In fact, so many Stanford students have preferred the recorded lecture to the physical version, the university recently moved to prohibit students from signing up for two courses at the same time in attempt to force students to be physically present in their classes. Students protested to the point that the policy has been shelved indefinitely. It appears unlikely that learning outside the traditional classroom can easily be quashed by registration restrictions.


And why should it, with costs and stresses involved? As someone who had experienced residential education 30 years ago and had to work full-time in the campus bookstore to afford it even then, I am increasingly convinced of Harden's criticisms. Additionally, I've begun to revise my own narrow understanding of the physicality of a shared learning experience. On a recent trip UC Irvine, where I’d been an undergraduate and which I’d not visited since 1986, I realized that my residential experience in the pre-Internet and digital media days had already been on the way to hybridity.


Expecting a delicious Proustian encounter with the long unseen place of learning, I bolted up to the second floor of the Humanities Hall to the patio where I used to study before classes. I was not disappointed. Much to my delight, the very same rusty metal tables still stood outside the classrooms. Hovering there, I recalled hours I’d spent on those uncomfortable welded seats pouring over Hegel’s introduction to the Phenomenology of the Spirit, distractedly chatting with friends, debating whether the dialectic was real, and whether Bergman’s Persona was deep or dated. 

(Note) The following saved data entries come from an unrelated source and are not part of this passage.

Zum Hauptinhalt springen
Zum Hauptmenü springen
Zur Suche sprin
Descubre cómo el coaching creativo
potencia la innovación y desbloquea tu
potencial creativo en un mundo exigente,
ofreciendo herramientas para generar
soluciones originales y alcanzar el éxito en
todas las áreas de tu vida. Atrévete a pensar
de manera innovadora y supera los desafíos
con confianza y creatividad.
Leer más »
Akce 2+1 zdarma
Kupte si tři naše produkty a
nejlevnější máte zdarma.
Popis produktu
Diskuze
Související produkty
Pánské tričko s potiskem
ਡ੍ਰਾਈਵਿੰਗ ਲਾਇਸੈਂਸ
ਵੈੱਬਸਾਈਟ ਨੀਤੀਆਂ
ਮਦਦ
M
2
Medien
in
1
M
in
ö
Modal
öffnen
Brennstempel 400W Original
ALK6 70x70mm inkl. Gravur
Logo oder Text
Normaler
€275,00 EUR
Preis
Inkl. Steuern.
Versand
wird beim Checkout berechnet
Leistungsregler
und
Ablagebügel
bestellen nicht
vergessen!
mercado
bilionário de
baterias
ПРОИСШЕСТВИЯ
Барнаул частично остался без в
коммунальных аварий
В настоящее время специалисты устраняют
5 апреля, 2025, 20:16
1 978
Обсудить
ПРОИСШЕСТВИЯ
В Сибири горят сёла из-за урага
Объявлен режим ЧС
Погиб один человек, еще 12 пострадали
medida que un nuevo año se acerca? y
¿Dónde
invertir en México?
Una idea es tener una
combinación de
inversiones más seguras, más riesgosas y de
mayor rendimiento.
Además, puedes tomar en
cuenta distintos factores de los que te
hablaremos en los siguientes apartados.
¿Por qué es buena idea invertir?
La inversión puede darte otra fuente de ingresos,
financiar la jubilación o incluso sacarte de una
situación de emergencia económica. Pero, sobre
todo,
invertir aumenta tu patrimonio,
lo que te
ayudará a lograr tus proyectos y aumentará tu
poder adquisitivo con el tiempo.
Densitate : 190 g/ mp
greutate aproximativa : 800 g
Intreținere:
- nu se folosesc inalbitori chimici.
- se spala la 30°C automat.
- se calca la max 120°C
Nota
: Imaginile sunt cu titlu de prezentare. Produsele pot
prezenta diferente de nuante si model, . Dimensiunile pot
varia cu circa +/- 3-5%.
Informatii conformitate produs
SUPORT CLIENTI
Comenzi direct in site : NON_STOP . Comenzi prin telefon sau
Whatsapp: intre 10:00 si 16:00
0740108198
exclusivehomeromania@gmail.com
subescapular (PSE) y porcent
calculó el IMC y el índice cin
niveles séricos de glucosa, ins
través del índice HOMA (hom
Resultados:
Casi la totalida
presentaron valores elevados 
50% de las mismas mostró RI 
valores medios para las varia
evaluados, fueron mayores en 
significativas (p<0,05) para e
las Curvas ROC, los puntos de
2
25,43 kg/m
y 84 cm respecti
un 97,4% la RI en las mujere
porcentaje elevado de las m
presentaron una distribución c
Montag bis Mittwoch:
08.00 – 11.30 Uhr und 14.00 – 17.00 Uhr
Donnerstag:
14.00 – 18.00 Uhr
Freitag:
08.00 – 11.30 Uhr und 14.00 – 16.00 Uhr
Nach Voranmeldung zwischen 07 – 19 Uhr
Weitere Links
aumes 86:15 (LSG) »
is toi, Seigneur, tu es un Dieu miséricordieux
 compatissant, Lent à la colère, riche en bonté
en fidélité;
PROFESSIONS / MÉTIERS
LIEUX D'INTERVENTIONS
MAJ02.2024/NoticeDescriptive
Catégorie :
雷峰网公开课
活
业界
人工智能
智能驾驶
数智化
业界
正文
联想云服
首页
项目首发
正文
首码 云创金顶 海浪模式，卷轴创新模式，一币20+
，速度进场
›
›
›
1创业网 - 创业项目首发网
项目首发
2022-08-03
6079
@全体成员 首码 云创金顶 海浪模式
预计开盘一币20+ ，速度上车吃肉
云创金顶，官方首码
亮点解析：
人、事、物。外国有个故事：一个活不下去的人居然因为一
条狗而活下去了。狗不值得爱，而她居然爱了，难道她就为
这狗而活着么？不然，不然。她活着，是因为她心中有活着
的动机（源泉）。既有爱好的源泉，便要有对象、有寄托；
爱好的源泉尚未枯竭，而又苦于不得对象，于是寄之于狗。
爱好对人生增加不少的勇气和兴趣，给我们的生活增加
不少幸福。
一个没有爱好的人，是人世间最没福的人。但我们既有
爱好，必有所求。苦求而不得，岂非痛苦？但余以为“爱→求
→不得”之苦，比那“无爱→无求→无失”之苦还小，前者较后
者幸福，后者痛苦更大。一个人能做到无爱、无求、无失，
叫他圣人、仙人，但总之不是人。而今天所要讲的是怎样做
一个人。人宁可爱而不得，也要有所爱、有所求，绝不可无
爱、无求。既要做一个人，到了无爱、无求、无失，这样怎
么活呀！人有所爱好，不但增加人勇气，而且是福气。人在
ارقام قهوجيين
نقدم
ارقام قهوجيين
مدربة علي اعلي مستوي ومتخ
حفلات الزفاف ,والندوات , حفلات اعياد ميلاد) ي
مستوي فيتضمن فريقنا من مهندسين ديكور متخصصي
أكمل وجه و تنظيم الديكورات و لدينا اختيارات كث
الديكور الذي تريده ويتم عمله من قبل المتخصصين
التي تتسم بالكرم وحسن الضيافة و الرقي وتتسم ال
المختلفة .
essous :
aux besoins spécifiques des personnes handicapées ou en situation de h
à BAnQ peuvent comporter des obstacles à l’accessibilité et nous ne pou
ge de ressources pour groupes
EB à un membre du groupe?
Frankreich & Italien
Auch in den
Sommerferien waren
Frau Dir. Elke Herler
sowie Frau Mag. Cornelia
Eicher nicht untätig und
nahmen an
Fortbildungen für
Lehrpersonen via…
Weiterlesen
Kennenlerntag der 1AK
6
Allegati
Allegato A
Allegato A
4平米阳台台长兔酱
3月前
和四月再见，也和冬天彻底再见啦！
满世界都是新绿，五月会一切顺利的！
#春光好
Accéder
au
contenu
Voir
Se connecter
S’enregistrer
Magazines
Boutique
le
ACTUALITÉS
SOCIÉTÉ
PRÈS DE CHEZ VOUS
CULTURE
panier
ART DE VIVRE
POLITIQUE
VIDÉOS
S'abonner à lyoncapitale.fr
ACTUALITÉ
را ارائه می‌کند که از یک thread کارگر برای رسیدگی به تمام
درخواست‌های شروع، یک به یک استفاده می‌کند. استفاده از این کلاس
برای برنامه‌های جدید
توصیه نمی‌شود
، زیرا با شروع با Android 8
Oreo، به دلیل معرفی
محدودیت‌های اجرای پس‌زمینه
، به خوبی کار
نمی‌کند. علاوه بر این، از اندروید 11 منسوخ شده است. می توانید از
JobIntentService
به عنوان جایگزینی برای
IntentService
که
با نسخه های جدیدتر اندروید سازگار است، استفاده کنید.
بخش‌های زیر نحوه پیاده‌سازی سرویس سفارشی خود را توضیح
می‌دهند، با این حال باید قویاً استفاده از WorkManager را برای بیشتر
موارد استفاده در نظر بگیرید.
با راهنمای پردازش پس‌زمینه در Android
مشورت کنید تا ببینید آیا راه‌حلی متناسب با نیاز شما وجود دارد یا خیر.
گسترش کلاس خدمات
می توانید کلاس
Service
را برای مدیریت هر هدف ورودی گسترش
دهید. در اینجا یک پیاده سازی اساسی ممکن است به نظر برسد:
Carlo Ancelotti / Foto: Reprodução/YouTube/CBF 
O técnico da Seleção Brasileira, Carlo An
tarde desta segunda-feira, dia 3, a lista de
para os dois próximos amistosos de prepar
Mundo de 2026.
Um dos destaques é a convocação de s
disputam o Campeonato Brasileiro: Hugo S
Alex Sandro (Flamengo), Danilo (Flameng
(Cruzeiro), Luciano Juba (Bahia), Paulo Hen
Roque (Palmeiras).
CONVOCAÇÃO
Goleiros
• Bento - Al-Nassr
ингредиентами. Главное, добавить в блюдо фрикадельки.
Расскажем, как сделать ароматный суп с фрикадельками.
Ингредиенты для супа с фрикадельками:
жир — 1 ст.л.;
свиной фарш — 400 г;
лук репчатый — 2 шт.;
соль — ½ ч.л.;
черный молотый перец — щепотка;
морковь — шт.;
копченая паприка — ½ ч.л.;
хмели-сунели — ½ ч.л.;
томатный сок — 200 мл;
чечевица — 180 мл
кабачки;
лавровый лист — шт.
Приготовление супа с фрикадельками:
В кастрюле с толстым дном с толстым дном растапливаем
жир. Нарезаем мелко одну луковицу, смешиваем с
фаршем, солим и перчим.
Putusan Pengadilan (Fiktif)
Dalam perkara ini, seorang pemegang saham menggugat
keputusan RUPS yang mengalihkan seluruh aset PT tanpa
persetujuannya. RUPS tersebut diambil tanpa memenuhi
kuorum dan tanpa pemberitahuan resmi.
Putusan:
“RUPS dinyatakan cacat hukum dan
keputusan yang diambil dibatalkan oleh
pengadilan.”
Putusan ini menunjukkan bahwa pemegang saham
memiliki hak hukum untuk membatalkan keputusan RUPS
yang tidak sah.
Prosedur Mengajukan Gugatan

And then, I had another thought: Many of my shared learning experiences back then had not occurred in the traditional classroom or even on campus.  In fact, most of the famous paintings I’d seen were in museums off campus or in other media. For films and art openings I’d travelled to theaters galleries with fellow students.


Snapping out of my willfully maudlin reverie, I approached a group of students returning from their Humanities courses and asked them if their university experience was more about physical or virtual presence. They responded was a blend, but admitted lectures of all sorts, physical or virtual, put them to sleep. The only virtue of the latter was the ability to fast forward.


“True,” I remarked. “There was a Metaphysics lecture here in the 1980s that was so boring my peers and I resorted to taking our heart rates to determine who was closest to unconsciousness.”


In that deadening boredom, we 1980s students had banded together in the classroom. Now it seems as if students in 2013 have a much broader often more inclusive understanding of “togetherness” than we had. They are also smarter about forming learning communities and choosier about teachers, syllabi, course formats and assignments.


With new tools, many digital and social, these students have the potential to advance the best aspects of shared university learning. Now that I live a highly virtual life on academic social media 24/7, I understand that the communities I knew, the teachers and peers, some of whom no longer walk this earth with me, were already part of a hybrid education that has become increasingly innovative and accessible to greater and different publics. I am eager to learn how higher education in its transition to wider digital publics might improve the lives and knowledge of my students, my children, and the many who come after.